Override the default model with `--model`:
```bash
repoguide --provider anthropic --model claude-opus-4-6
repoguide --provider openai --model gpt-4o-mini
repoguide --provider ollama --model codellama
```

### Supported Frameworks

The stack detection recognizes: Next.js, React, Vue, Nuxt, SvelteKit, Express, NestJS, FastAPI, Flask, Django, Streamlit, Astro, Remix, Gatsby, and generic Node/Python projects.

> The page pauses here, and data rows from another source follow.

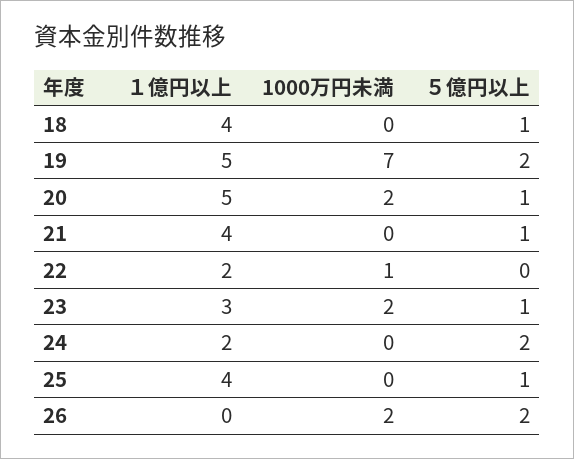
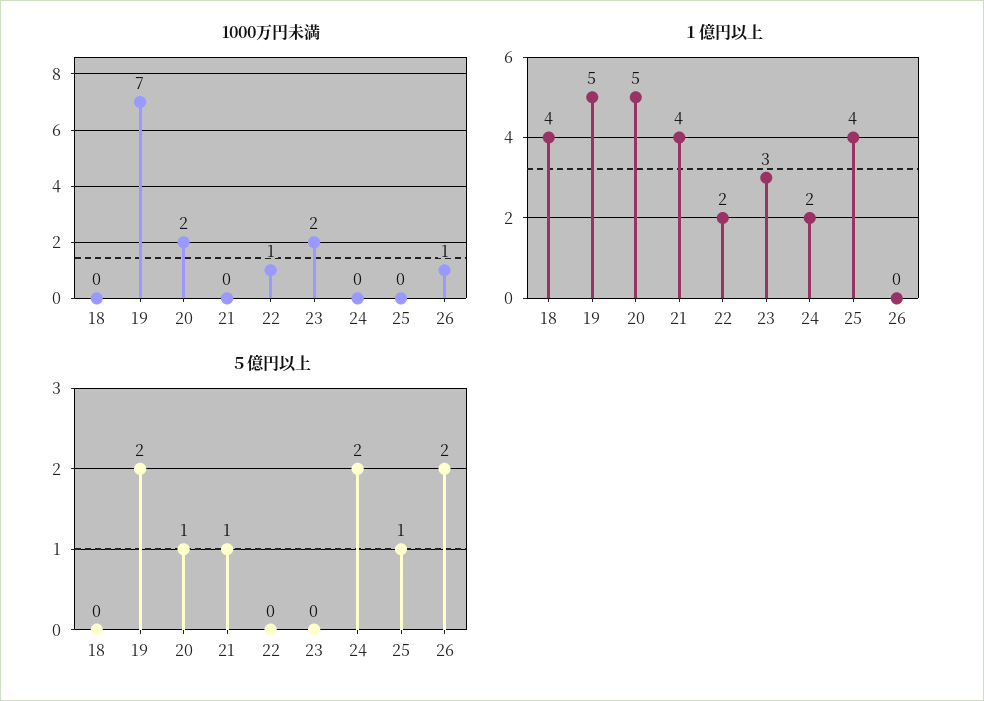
５億円以上, 18: 1 -> 0
５億円以上, 23: 1 -> 0
1000万円未満, 26: 2 -> 1

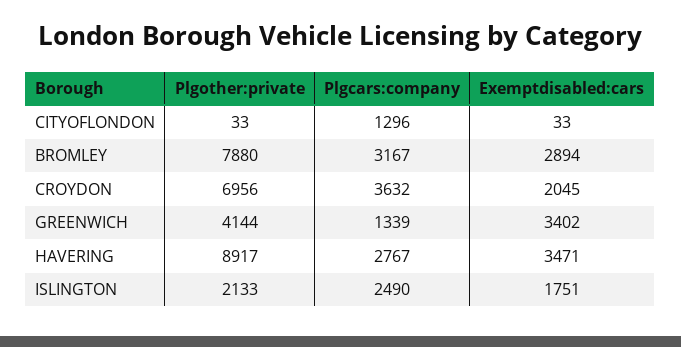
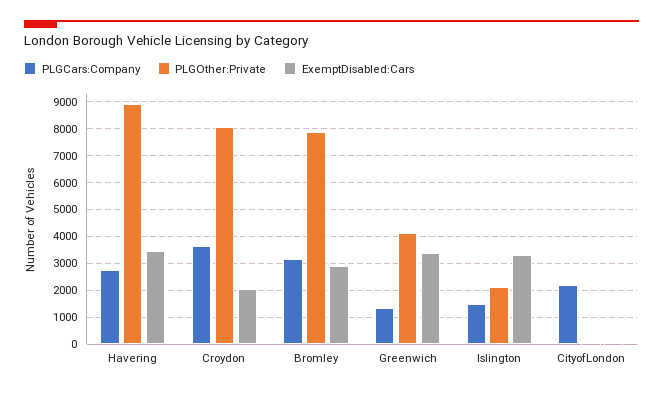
Plgcars:company, CITYOFLONDON: 1296 -> 2250
Plgother:private, CROYDON: 6956 -> 8000
Plgcars:company, ISLINGTON: 2490 -> 1500
Exemptdisabled:cars, ISLINGTON: 1751 -> 3250

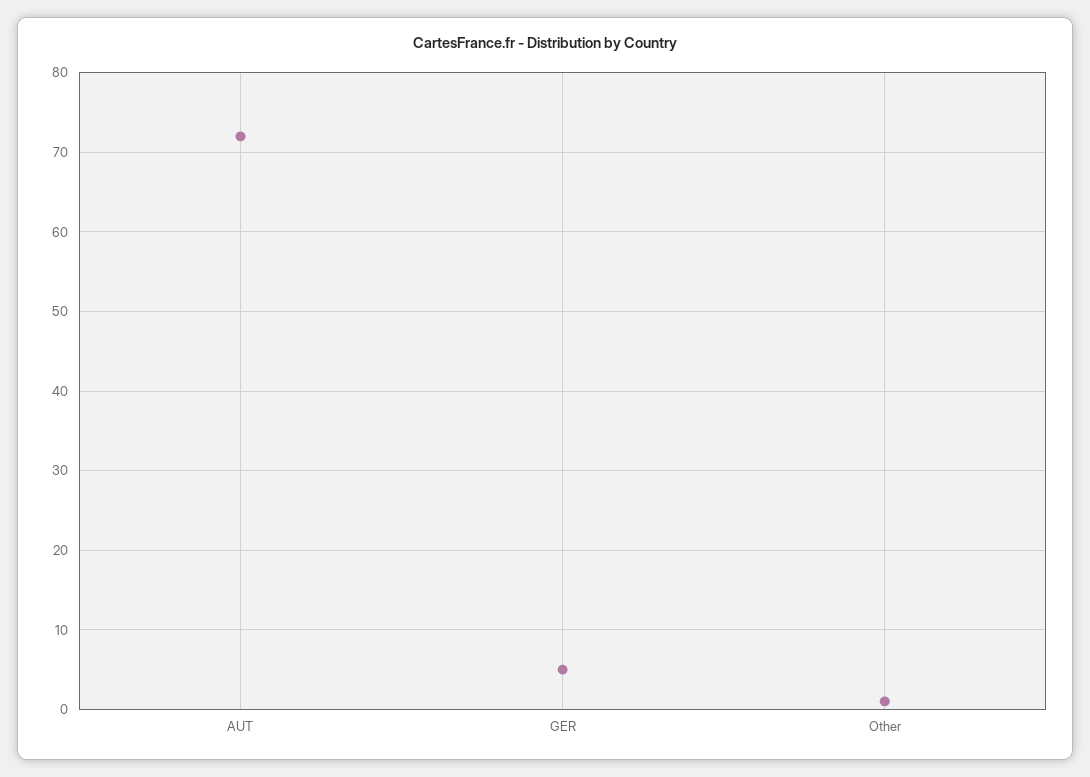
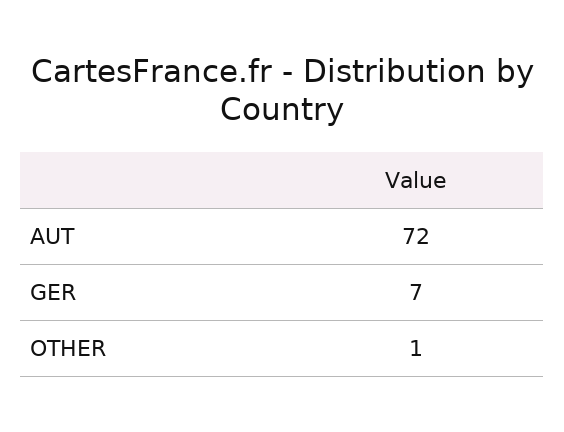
GER: 5 -> 7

Adding a new framework means adding entries to the detection maps — no logic changes needed.

---

## Example Output

Run RepoGuide against any local repo to generate a full `ONBOARDING.md`. The output covers architecture, tech stack, entry points, key patterns, setup instructions, and areas of complexity — written in a direct, specific tone with actual file names and function references.

---

## Adding a New Provider

1. Create a class in `providers.py` that inherits from `LLMProvider`
2. Implement `generate(system_prompt, user_message, max_tokens) -> str`
3. Implement `validate_config() -> str | None`
4. Add it to the `PROVIDERS` dict

The MCP server, scanning logic, and output format are all provider-agnostic.

---

## Design Principles

RepoGuide uses the MCP client/server pattern (FastMCP framework) applied to a developer tooling problem. The provider abstraction demonstrates clean separation between orchestration logic and model calls — the LLM is a swappable component, not the product.